Nesta altura da nossa argumentação, após o AFT considerar a nulidade na terceirização e pejotização por haver fraude, autuar a empresa fraudulenta, ele ainda pode declarar o vínculo empregatício e exigir da empresa o registro dos prestadores de serviço?

Essa discussão foi pacificada com o entendimento exarado pelo Tribunal Superior do Trabalho em recurso de revista que, resumidamente, decidiu que “o auditor-fiscal do trabalho tem competência para, em sede administrativa, verificar a existência de relação de emprego, nos termos do artigo 11, II, da Lei nº 10.593/2002”.

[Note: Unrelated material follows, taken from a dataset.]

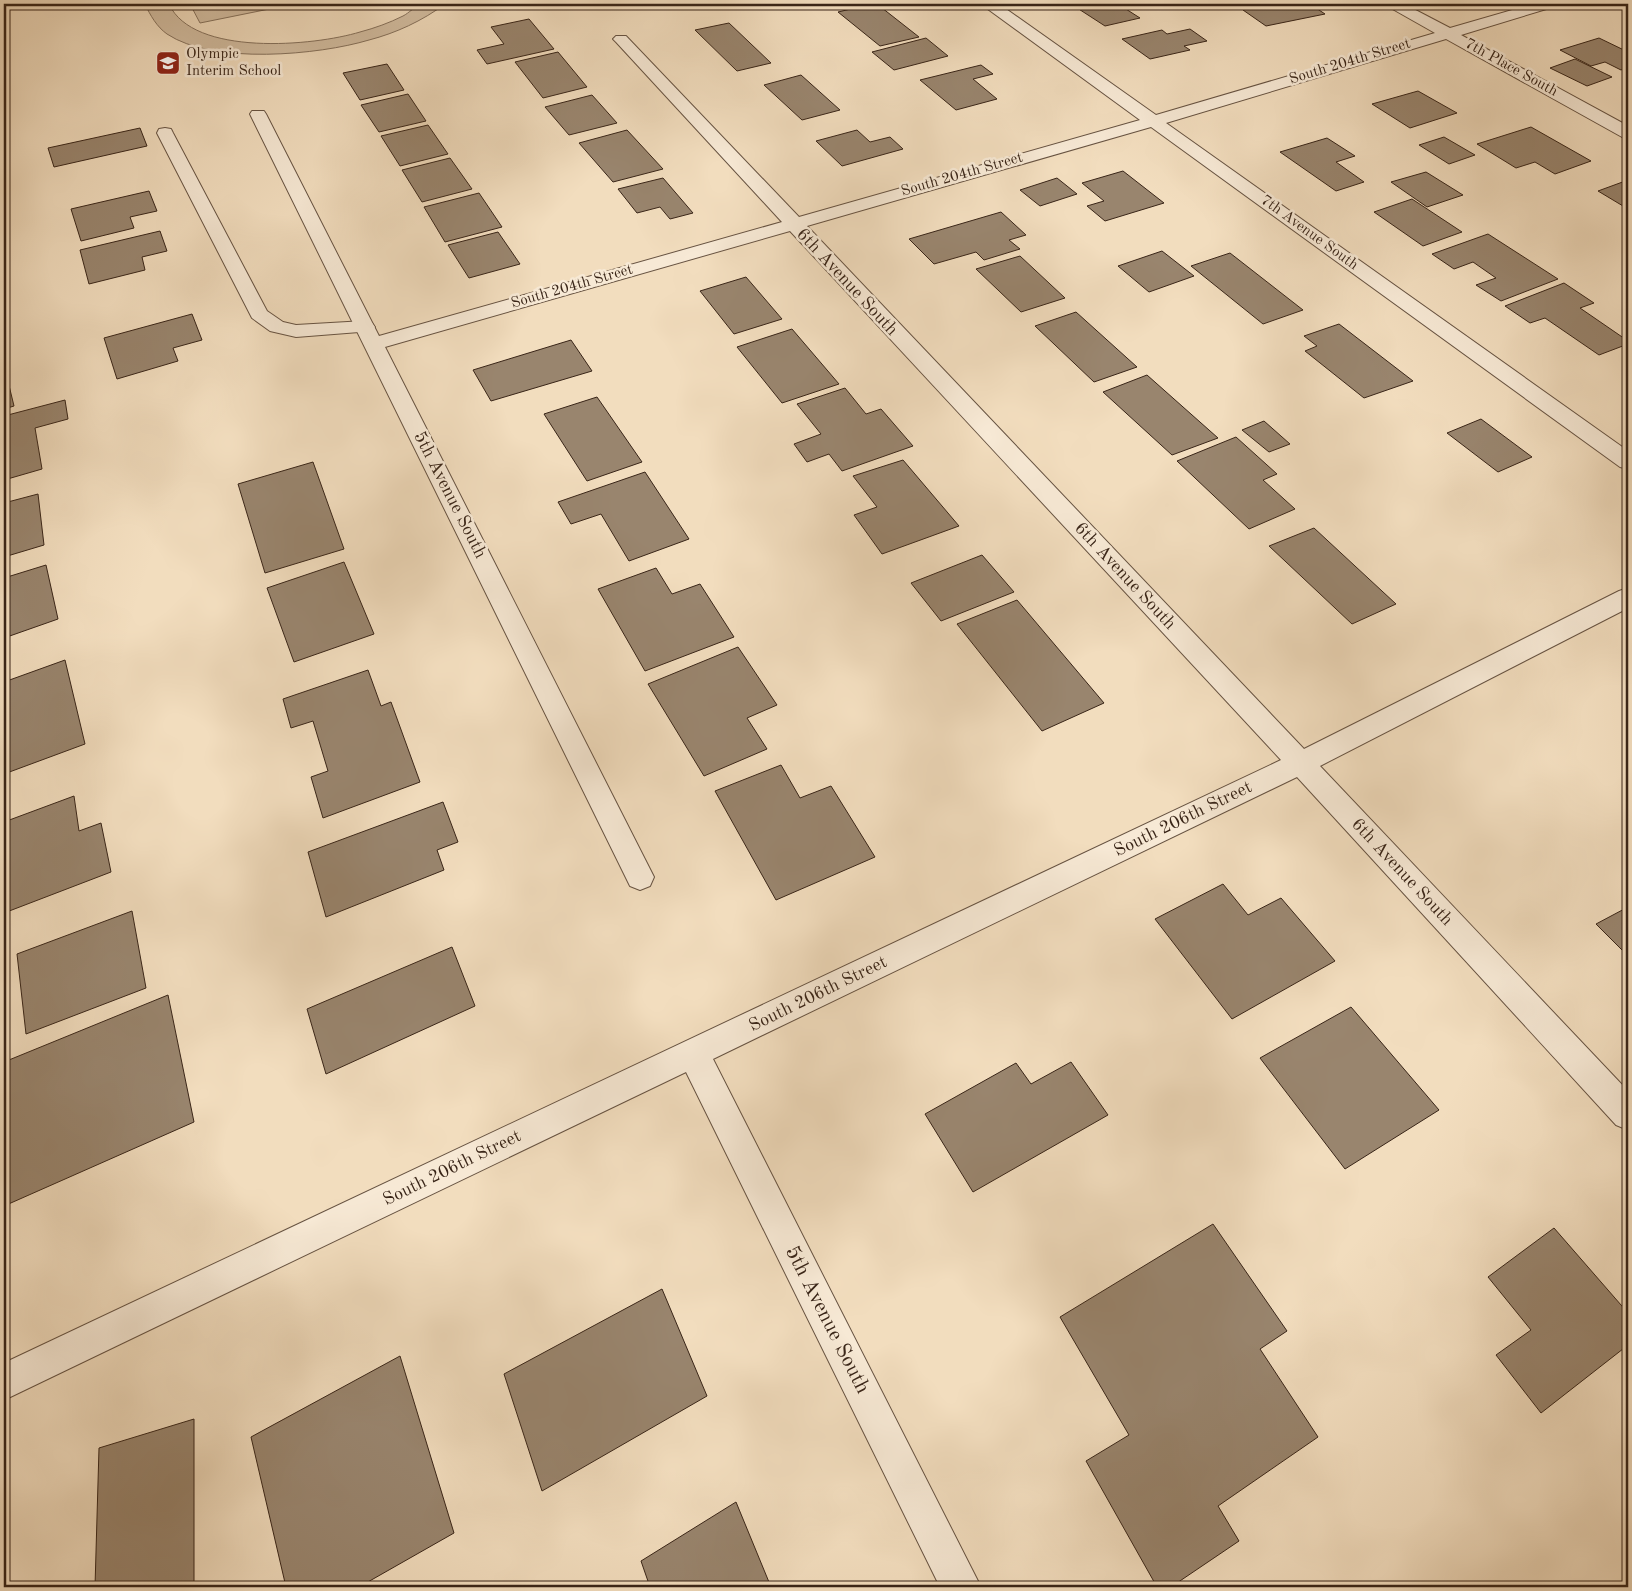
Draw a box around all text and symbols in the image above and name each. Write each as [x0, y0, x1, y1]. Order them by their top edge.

Em sede de conclusão, podemos afirmar que:

  1. Nem toda terceirização e pejotização são lícitas, dependendo da análise do caso em concreto;
  2. Diante da situação em concreto, pode o AFT decidir pela fraude da terceirização e da pejotização;
  3. Decidindo pela fraude da relação, o AFT tem a obrigação legal de lavrar o auto de infração;
  4. O AFT tem competência para reconhecer a relação de emprego, inclusive quando constatada fraude nos casos de terceirização e pejotização.

Por fim, vale ressaltar a importância do AFT diante das inovações surgidas no direito do trabalho, haja vista que é Autoridade Trabalhista (§ 2º, artigo 11, Lei 10.593/2020), profissional qualificado e que atua no campo onde ocorre a relação de trabalho, com condições de analisar os aspectos formais, valorizando e decidindo sob o prisma do princípio da primazia da realidade sobre a forma, podendo identificar indícios incontestes administrativamente da relação de emprego.

*Carlos Alberto de Oliveira é Auditor-Fiscal do Trabalho, bacharel em Direito pela Unirio e Ciências Contábeis pela Univercidade, pós-graduado em Direito e Processo do Trabalho pela Ematra-RJ e em Negociação Coletiva no Serviço Público pela UFRGS/MPOG.